THERESA; NOT A SAINT NOR A TOTAL SINNER.

The manner of a Prime Ministerial exit outside of the electoral process usually attracts a wave of sympathy from those who have previously hurled the most ferocious brickbats. Think a tearful Mrs T getting into her car. Think Gordon Brown with the wife and weans in tow walking along Downing Street. And today, an emotional farewell address from the woman so often accused of having the emotional intelligence of the average robot.  Maybot as Mother Courage was a whole new look. Maybot resplendent in pink and what looked like freshly tinted hair.

The speech itself made a bold attempt to list her domestic achievements and ambitions outwith the disastrous Brexit bourach, listing areas like equality and domestic abuse where she said she had been able to make a difference.  Well up to a point Lady Copper. When she said the UK ought to offer a level playing field to everyone regardless of colour or origin there was a certain amount of selective amnesia in play. Amnesia about a long stay in the Home Office which even today is accused of casually deporting the wrong people for the wrong reasons thanks to a chaotic "system" of record keeping.

Amnesia about pledging that same department would run a hostile environment for illegal migration,  inculcating, a culture of suspicion and hostility which the Brexit vote then exacerbated.  And, having quoted the Kinder Transport humanitarian Nicholas Winton, forgetting that far from sheltering children of a contemporary conflict with similar compassion  to his, her government set its face against letting children from war zones come here to safety even where they had relatives already settled.  That hard line, reprised in Calais,  showed that Theresa hardly shared the saintly qualities attributed to her namesake.

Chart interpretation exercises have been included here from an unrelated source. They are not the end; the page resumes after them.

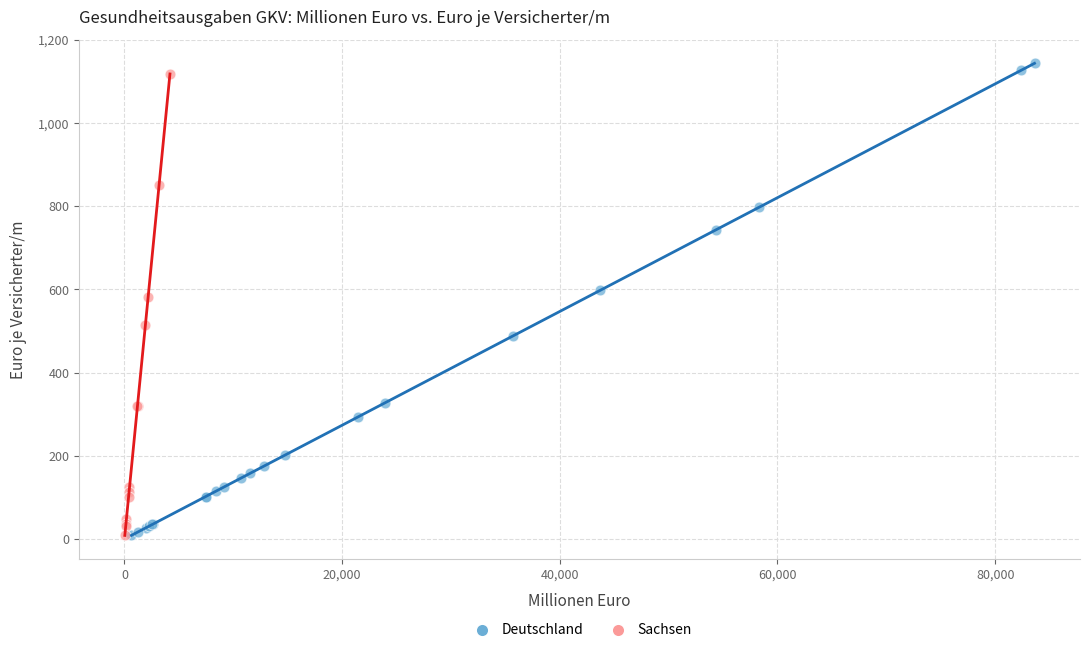

Which series has the largest Y range (max minus min)?

Deutschland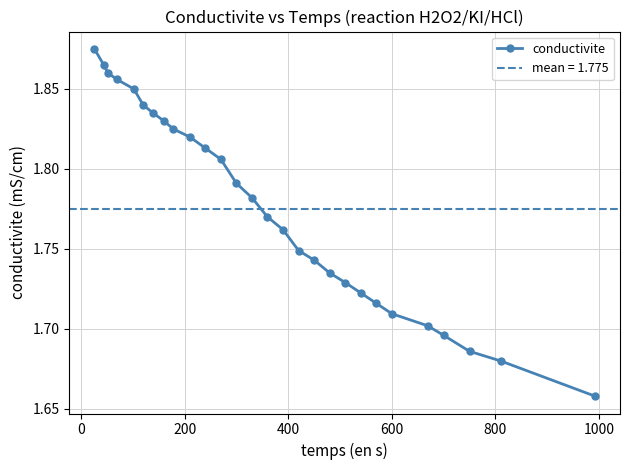

Is this an area chart (filled region under the line)?

No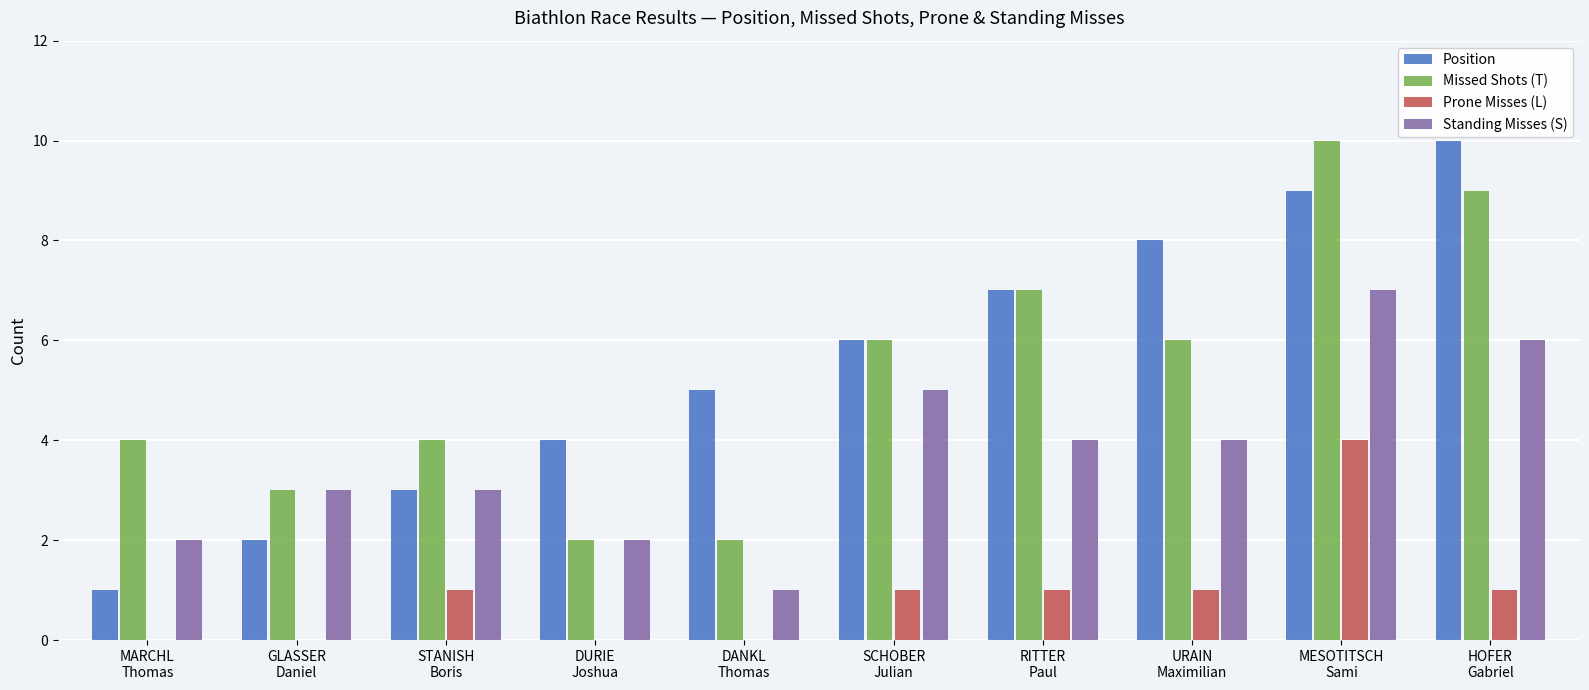

What is the highest value of the Missed Shots (T) series?

10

Friend and foe alike reported that the problem dealing with Mrs May wasn't that she didn't listen so much as she didn't hear. She let people set out their stall and then proceeded along her pre-determined way.  She certainly didn't listen to Scottish ministers who pointed out that following the democratic will of the people meant very different things north of Carlisle. And she conducted her various sojourns into EU negotiations without allowing any meaningful consultation with or intervention from the other members of the so called "precious union."

On the credit side nobody was prepared to gainsay her credentials as a hard working, dutiful public servant fully committed to putting in the hours. Nobody could argue with her ability to absorb all manner of personal abuse and criticism from within her own ranks and still stand unrepentant at the dispatch box.The problem is that working hard to dig yourself further into the ditch creates rather more problems than it solves.

Mrs May however lacked some qualities which serve successful leaders well; an ability to be self aware and acknowledge weaknesses as well as strengths, a modicum of personal charisma in both social and professional settings, and a sense of humour which can both deflect antagonism and skewer opponents.  She would have made a redoubtable president of the Womens Rural Institutes, belting out Jerusalem with undisguised passion.  But she proved better at getting into a jam, than making some.

And so to a messy succession at a time when every sinew ought to be bent to sorting out Brexit. Instead Westminster is off on its hols (again) and the Tory party's sights are firmly fixed on its own navel.  So on to yet another Prime Minister who takes office without troubling to seek a personal mandate from the electorate.  The chance for an independent Scottish nation state in Europe can't come soon enough.